Nama Ade Wirawan Lohisto (Acong) mencuat dalam kasus korupsi izin tambang Maluku Utara yang menyeret mantan Gubernur Abdul Gani Kasuba (AGK) pada 2023. Ia diduga memberikan suap senilai lebih dari Rp2 miliar untuk memuluskan izin pertambangan dan operasi perusahaan tambang afiliasinya.

“Perseteruan ini, bukan hanya sekadar sengketa bisnis. Melainkan benturan poros kekuatan besar, mulai dari korporasi nasional-global di bawah jaringan Harum Energy dan Tsingshan Group,” kata Melky.

Korporasi hybrid militer-politik dengan koneksi kuat ke elite oligarki kekuasaan. Serta kapital lokal-asing, yang berkelindan dengan praktik korupsi dan perizinan. Pertautan kepentingan ini menjadikan Halmahera Timur sebagai salah satu episentrum atas konflik ekonomi-politik nikel di Indonesia, di mana hutan, tanah adat, dan warga lokal selalu menjadi korban atas persilangan kepentingan bisnis ekstraktif.

Pola keterlibatan aparat dan pemerintah dalam duel perebutan nikel

Melky, mengatakan perubahan batas antara Desa Maba Sangaji dan Desa Wailukum digunakan untuk melegitimasi perluasan konsesi tambang di wilayah adat Moronopo—ruang hidup penting bagi masyarakat adat Maba dan Teluk Buli.

Dokumen batas desa yang baru muncul tanpa sosialisasi publik, menggeser wilayah adat ke dalam area izin perusahaan tambang. Proses ini disinyalir melibatkan perangkat pemerintahan desa dan pejabat dinas terkait.

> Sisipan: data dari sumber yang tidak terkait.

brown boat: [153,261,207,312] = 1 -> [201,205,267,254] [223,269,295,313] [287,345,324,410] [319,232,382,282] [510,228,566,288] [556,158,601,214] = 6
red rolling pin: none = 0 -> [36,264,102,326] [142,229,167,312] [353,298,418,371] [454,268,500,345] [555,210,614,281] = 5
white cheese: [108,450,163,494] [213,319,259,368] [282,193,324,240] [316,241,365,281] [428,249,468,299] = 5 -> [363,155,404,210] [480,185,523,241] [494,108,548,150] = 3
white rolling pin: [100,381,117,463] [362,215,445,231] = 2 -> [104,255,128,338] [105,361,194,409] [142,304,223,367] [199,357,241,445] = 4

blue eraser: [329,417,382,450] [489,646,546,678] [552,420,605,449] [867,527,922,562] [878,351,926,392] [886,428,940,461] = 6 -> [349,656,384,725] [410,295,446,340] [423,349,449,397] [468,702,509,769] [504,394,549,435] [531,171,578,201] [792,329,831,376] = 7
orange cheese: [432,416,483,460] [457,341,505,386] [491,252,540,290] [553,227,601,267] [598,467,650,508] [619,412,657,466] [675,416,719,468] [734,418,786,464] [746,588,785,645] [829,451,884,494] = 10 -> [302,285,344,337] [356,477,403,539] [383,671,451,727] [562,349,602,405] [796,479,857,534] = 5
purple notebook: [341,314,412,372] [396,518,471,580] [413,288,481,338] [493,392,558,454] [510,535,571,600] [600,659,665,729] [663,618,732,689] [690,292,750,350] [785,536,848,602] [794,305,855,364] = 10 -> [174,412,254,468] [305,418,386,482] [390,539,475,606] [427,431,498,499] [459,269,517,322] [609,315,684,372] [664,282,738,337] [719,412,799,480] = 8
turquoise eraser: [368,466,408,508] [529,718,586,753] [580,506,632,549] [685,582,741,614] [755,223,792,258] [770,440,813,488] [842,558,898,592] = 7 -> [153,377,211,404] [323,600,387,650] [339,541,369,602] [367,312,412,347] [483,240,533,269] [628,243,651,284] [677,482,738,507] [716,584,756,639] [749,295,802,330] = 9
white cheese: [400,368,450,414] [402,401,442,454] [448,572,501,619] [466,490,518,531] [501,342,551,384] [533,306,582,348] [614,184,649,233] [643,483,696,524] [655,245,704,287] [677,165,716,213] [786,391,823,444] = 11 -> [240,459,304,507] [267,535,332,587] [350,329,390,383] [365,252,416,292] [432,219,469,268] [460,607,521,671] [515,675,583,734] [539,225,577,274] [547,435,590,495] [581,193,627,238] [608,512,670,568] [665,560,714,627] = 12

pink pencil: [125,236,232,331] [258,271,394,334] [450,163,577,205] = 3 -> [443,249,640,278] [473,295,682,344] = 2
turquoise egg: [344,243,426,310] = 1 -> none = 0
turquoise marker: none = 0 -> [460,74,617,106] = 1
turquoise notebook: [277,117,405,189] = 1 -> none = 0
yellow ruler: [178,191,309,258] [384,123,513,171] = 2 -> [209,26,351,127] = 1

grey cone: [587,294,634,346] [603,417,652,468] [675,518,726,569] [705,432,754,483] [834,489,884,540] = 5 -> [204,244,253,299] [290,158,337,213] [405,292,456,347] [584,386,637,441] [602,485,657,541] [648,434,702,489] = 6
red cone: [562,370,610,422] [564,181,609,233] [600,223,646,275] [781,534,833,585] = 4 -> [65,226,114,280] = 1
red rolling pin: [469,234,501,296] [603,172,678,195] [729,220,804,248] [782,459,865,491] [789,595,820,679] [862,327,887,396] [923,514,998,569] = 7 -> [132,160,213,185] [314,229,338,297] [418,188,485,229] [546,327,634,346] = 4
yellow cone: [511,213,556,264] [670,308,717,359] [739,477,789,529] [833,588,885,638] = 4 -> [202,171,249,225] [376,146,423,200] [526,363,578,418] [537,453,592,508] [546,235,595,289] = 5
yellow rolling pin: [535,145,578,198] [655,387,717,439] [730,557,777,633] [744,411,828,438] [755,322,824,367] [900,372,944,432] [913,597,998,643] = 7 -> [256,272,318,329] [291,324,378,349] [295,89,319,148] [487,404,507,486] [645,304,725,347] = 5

Manipulasi administratif ini memperlihatkan pola klasik kooptasi pemerintahan lokal oleh kepentingan tambang, di mana keputusan publik direkayasa tanpa konsultasi masyarakat adat, melainkan disahkan melalui jalur politik dan ekonomi yang dikendalikan oleh jaringan elite daerah dan korporasi.

Beberapa temuan lapangan, pola distribusi dari PT Position kepada sejumlah perangkat desa, tokoh adat dan elite lokal. Dana ini ini digunakan sebagai alat kompensasi sepihak untuk membungkam resistensi warga serta memperoleh legitimasi sosial atas operasi tambang.

“Situasi ini menciptakan konflik kepentingan struktural, di mana aparatur desa berperan ganda sebagai perwakilan warga, sekaligus juru bicara perusahaan, menutup ruang bagi partisipasi warga,” kata Melky.

Melky menyebut, temuan ini semakin menegaskan keterlibatan langsung antara jaringan perusahaan tambang, birokrasi lokal, organisasi pemuda ciptaan Orde Baru, dan elite politik pasca-pilkada. Perubahan batas wilayah desa digunakan sebagai instrumen legalitas perluasan tambang, sementara aparat dan perangkat pemerintahan menjadi perpanjangan tangan korporasi.